_TASK INSTRUCTIONS:_
1/ In the passage on Fr. Kassiepe's critique of the Liturgical Movement, list the three things church interiors are compared to in the quotation about their reduction.
2/ According to the passage on Fr. Kassiepe's critique of the Liturgical Movement, what image of marriage does he accuse circles associated with the movement of promoting?
3/ Write a continuation of the passage on Fr. Kassiepe's critique of the Liturgical Movement, picking up after its final sentence.

_EXCERPTED TEXT:_
►

Fr. Kassiepe deems many of the initiatives of the Liturgical Movement non-pastoral. So, for example, he advocates continuation of the practice at that time of distributing communion outside of the celebration of the Mass. He further condemns the disparagement of the forms of popular piety and the reduction of the interiors of churches to “a puritanical prayer room as devoid of decoration as a barn, cold as the stable of Bethlehem, uncomfortable as a homeless shelter.” (p. 38 – quoting Cardinal Faulhaber!)
Kassiepe diverges from his liturgical focus to deal with other pastoral issues less obviously linked with the Liturgical Movement. He accuses circles associated with the Liturgical Movement of promoting an excessively romantic, lyrical and spiritual image of marriage. This leaves couples unprepared for the demands of married life. This chapter reminded me of an exchange at a conference long ago between Alice von Hildebrand and Christopher Derrick concerning the nature of marriage – von Hildebrand’s highly romantic view contrasted with Derrick’s realism.
Some of Fr. Kassiepe’s objections are at first hard to understand but reward closer investigation. For example, in one chapter, he denounces “semi-quietism.” This would seem to an odd issue, given the almost exclusive focus of the pre-Vatican II Church on the active apostolate and the emphasis of the Liturgical Movement itself on participation in the publicly celebrated liturgy. However, what Fr. Kassiepe is primarily addressing is not a mystical deviation, but what later became known as pastoral approach in the sense familiar to us from the developments of the 1960s onward: relaxing collective, objective liturgical and moral duties in favor of spontaneous individual acts. The author even mentions some Catholics skipping Mass on Sunday given, what was to them, the right circumstances!
A particular sore point for Fr. Kassiepe was the tendency of the disciples of the Liturgical Movement to disparage frequent confession and to restrict the sacrament of penance only to where it is absolutely necessary – when the penitent is in a state of mortal sin. These observations have particular resonance today when the sacrament of penance to a great extent has fallen out of use entirely. One cause was exactly this restrictive view of the sacrament of penance which I recall being expounded in the now-distant past.

◄

_DATA:_
►

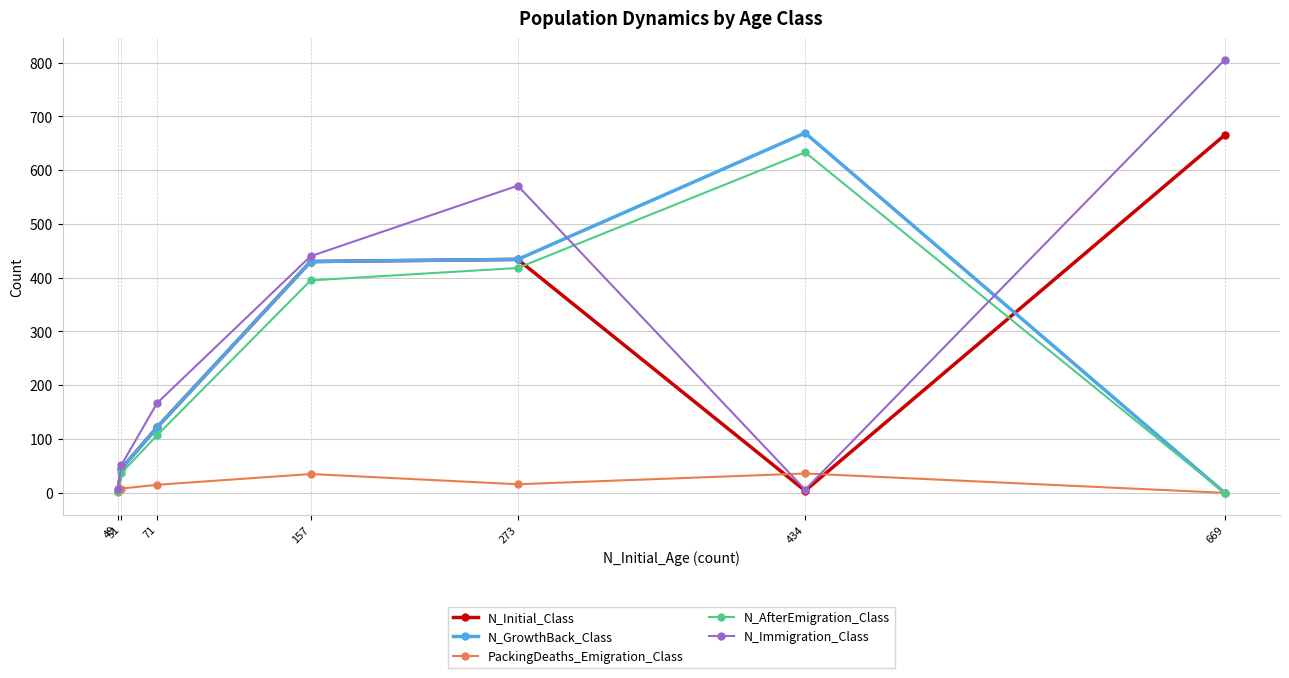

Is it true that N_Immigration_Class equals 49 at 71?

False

◄
►

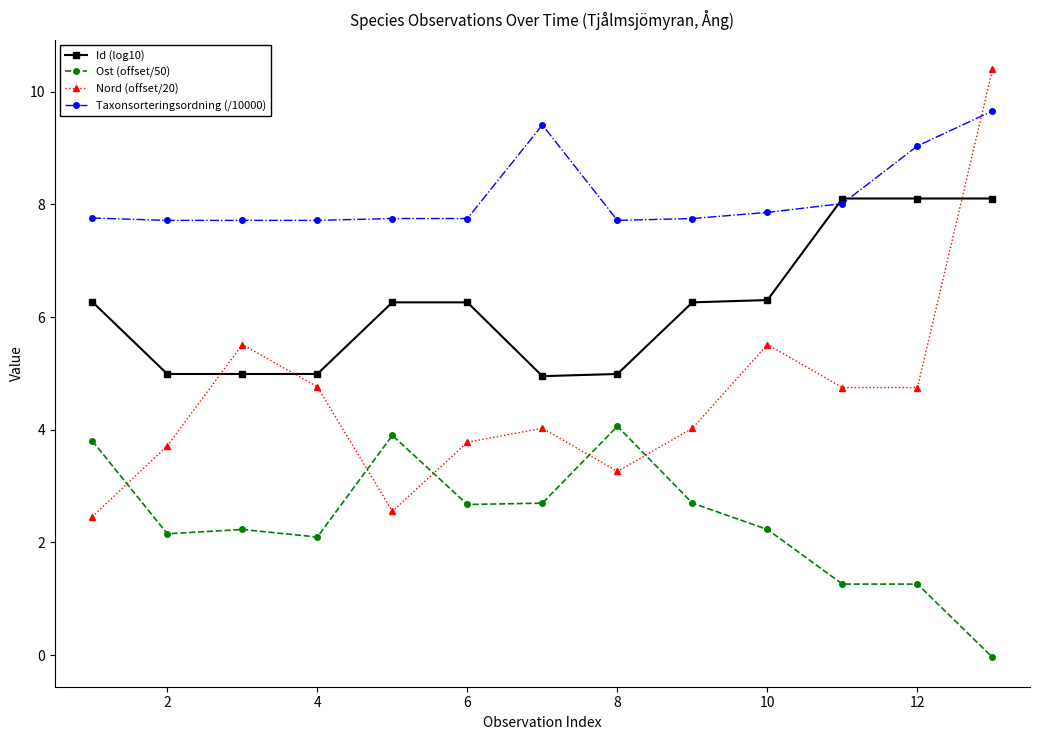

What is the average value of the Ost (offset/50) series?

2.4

◄

_SET OF ANSWERS:_
1/
a barn
the stable of Bethlehem
a homeless shelter

2/ An excessively romantic, lyrical and spiritual image of marriage.

3/
Fr. Kassiepe devotes a chapter to the necessary interaction of young and old in the ministry of the Church. There is always a conflict but also a complementarity, a mutual enrichment between the generations. I think the Liturgical Movement – with its perceived disdain for the “old-timers” and their ways – represented to the author the younger generation! Fr. Kassiepe’s understanding approach, derived from his lengthy pastoral experience and seeing the good in both sides, contrasts with the 1946 Letter of Ida Görres – a one-sided indictment of the German clergy of that day by a sympathizer of the Liturgical Movement. And the Letter was published just six years after Fr. Kassiepe’s book!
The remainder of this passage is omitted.